====== DATA SHOWN

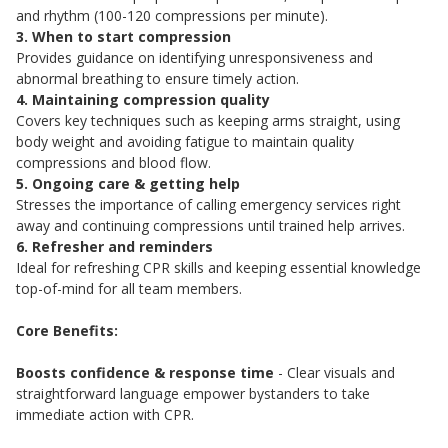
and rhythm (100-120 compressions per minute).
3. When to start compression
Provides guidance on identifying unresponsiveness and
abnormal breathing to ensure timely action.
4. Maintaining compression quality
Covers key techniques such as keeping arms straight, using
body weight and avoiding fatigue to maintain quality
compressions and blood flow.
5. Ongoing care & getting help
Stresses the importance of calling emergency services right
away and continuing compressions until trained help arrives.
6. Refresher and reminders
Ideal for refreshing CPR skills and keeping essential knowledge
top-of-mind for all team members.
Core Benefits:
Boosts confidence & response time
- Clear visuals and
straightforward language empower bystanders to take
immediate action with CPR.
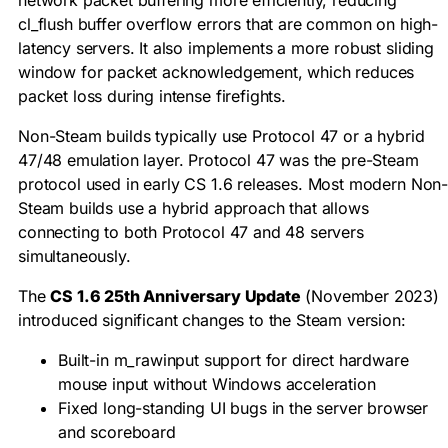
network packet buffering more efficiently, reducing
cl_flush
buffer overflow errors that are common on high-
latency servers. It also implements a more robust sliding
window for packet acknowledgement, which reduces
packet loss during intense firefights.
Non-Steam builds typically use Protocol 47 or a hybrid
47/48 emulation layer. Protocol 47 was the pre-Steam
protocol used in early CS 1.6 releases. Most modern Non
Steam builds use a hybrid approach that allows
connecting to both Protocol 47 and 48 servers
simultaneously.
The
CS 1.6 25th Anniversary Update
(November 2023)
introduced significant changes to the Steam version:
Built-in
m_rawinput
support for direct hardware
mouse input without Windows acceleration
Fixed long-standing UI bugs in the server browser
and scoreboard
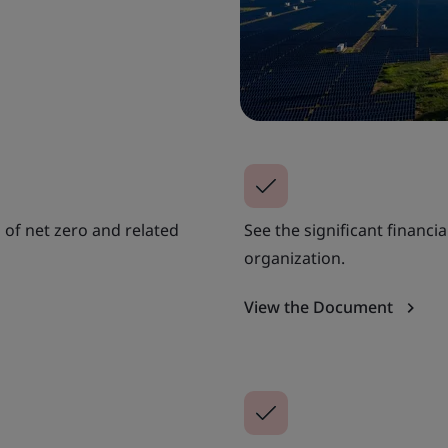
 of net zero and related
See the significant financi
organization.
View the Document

============

__EXERCISE BRIEF__
Exclude all pictures and return precisely the lines from the one containing "Ideal for refreshing" through the closing line of the data.

__ANSWER TO THE EXERCISE__
Ideal for refreshing CPR skills and keeping essential knowledge
top-of-mind for all team members.
Core Benefits:
Boosts confidence & response time
- Clear visuals and
straightforward language empower bystanders to take
immediate action with CPR.
network packet buffering more efficiently, reducing
cl_flush
buffer overflow errors that are common on high-
latency servers. It also implements a more robust sliding
window for packet acknowledgement, which reduces
packet loss during intense firefights.
Non-Steam builds typically use Protocol 47 or a hybrid
47/48 emulation layer. Protocol 47 was the pre-Steam
protocol used in early CS 1.6 releases. Most modern Non
Steam builds use a hybrid approach that allows
connecting to both Protocol 47 and 48 servers
simultaneously.
The
CS 1.6 25th Anniversary Update
(November 2023)
introduced significant changes to the Steam version:
Built-in
m_rawinput
support for direct hardware
mouse input without Windows acceleration
Fixed long-standing UI bugs in the server browser
and scoreboard
 of net zero and related
See the significant financi
organization.
View the Document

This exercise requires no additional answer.